◆ Exercise
Copy all of the records below with every "white accent chair" replaced by "white armchair", leave the rest of the text unchanged, and omit the pictures from your answer.

+++

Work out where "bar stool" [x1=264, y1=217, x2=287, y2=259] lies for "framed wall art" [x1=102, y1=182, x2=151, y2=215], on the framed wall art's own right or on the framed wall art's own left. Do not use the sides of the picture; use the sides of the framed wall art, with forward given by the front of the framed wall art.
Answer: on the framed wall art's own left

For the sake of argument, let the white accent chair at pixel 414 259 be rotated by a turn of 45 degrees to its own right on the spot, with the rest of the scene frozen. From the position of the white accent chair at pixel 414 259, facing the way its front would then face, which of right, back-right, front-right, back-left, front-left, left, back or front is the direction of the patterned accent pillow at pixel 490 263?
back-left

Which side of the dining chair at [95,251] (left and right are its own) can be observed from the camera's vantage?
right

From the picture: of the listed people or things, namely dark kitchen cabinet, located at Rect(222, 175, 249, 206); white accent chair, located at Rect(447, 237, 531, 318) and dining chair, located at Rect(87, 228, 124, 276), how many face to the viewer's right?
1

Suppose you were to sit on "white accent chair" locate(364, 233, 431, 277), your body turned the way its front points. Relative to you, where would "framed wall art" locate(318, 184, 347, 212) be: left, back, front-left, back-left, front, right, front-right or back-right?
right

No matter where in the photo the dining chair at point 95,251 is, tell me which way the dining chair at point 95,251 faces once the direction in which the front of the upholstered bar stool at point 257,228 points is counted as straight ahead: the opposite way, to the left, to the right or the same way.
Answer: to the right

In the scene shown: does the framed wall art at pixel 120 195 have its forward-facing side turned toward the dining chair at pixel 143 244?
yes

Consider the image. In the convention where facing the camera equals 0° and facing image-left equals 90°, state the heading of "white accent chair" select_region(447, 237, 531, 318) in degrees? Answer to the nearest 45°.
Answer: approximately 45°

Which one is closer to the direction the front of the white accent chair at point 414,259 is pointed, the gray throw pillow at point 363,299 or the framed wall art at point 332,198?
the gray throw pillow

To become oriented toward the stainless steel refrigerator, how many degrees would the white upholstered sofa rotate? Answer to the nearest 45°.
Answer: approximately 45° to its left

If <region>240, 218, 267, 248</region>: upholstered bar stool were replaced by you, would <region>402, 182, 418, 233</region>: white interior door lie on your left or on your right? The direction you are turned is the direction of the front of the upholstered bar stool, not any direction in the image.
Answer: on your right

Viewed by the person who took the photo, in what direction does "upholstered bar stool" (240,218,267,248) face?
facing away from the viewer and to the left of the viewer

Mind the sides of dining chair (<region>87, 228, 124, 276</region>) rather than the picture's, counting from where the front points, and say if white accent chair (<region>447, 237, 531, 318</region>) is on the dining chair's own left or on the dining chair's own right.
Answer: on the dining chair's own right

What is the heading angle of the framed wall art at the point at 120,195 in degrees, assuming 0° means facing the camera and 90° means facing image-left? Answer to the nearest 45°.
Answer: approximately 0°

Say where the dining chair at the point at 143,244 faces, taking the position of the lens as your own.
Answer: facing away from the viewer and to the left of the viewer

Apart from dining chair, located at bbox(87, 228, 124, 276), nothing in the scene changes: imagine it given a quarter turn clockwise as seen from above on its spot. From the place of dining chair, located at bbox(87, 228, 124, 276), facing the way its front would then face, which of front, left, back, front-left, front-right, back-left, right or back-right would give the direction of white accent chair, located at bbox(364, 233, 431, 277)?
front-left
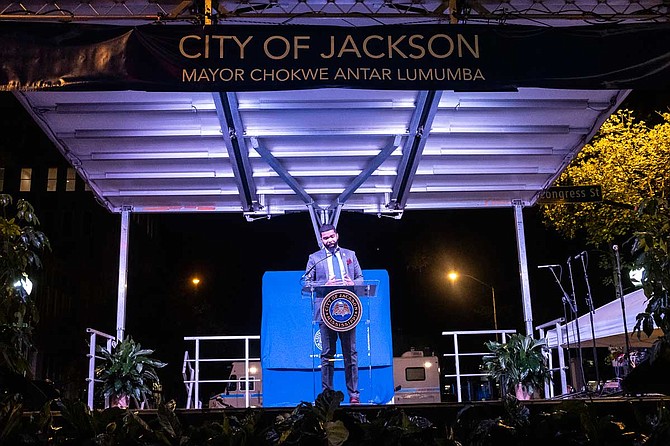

+++

◆ Solution for this problem
Work out where "bar stool" [x1=264, y1=217, x2=287, y2=259] lies for "framed wall art" [x1=102, y1=182, x2=151, y2=215], on the framed wall art's own right or on the framed wall art's own left. Do not use the sides of the picture; use the sides of the framed wall art, with forward given by the front of the framed wall art.
Answer: on the framed wall art's own left

For the sake of argument, let the white armchair at pixel 414 259 be rotated by a turn of 45 degrees to its own right on the spot, with the rest of the scene frozen. From the position of the white armchair at pixel 414 259, facing the way its front would then face, which of right, back-right, front-right, back-left, front-left, left, back or front is the direction of the patterned accent pillow at pixel 490 263?
back-left

Which side of the dining chair at [95,251] (left and right are its own) can be observed from the camera's vantage?
right

From the picture: of the listed people or things, namely dark kitchen cabinet, located at Rect(222, 175, 249, 206); white armchair, located at Rect(447, 237, 531, 318) and dining chair, located at Rect(87, 228, 124, 276), how many face to the viewer's right?
1

Suppose you were to sit on "white armchair" locate(364, 233, 431, 277), your body turned the way its front points. Relative to you, where would "framed wall art" locate(318, 184, 347, 212) be: left, back, front-left, back-left, front, right, front-right or back-right?
right

No matter where in the photo the dining chair at point 95,251 is, tell me which way the dining chair at point 95,251 faces once the direction in which the front of the upholstered bar stool at point 257,228 points is counted as straight ahead: the opposite way, to the left, to the right or the same way.
Answer: to the right

In the scene shown: does the framed wall art at pixel 120 195 have its forward-facing side turned toward the dining chair at pixel 143 244?
yes

Consider the image. In the convention where facing the camera equals 0° and facing image-left equals 90°, state the heading of "white armchair" select_region(447, 237, 531, 318) in degrees? Answer to the nearest 45°.
Answer: approximately 45°

Which one is closer to the direction the front of the white armchair at point 414,259 is pointed, the gray throw pillow at point 363,299 or the framed wall art at point 332,198?
the gray throw pillow

To become oriented toward the stainless steel refrigerator, how many degrees would the white upholstered sofa rotate? Answer to the nearest 45°.
Answer: approximately 45° to its left

If <region>240, 218, 267, 248</region>: upholstered bar stool were replaced by you, would <region>402, 182, 418, 233</region>: white interior door lie on your left or on your right? The direction you are turned is the direction of the front of the upholstered bar stool, not any direction in the image.
Answer: on your right

Viewed by the person who took the photo, in what direction does "upholstered bar stool" (240,218,267,248) face?
facing away from the viewer and to the left of the viewer

Mind the sides of dining chair (<region>87, 228, 124, 276</region>) rather than the picture's, counting from where the front points, and say if white armchair (<region>447, 237, 531, 318</region>) is on the dining chair's own left or on the dining chair's own right.
Answer: on the dining chair's own right

What is the heading angle of the framed wall art at the point at 120,195 in degrees, assuming 0° means facing the camera and 90° means facing image-left? Answer to the nearest 45°.
Answer: approximately 0°

Say where the dining chair at the point at 143,244 faces, taking the position of the lens as your own.
Answer: facing away from the viewer and to the left of the viewer

Apart from dining chair, located at bbox(87, 228, 124, 276), nothing in the scene changes: imagine it given a quarter turn clockwise as seen from above on its spot. From the place of dining chair, located at bbox(87, 228, 124, 276), facing the way its front would then face, which of front, left, back, front-left, front-right, back-left, right or back-right would give the direction of white armchair, located at bbox(364, 233, 431, 277)?
front-left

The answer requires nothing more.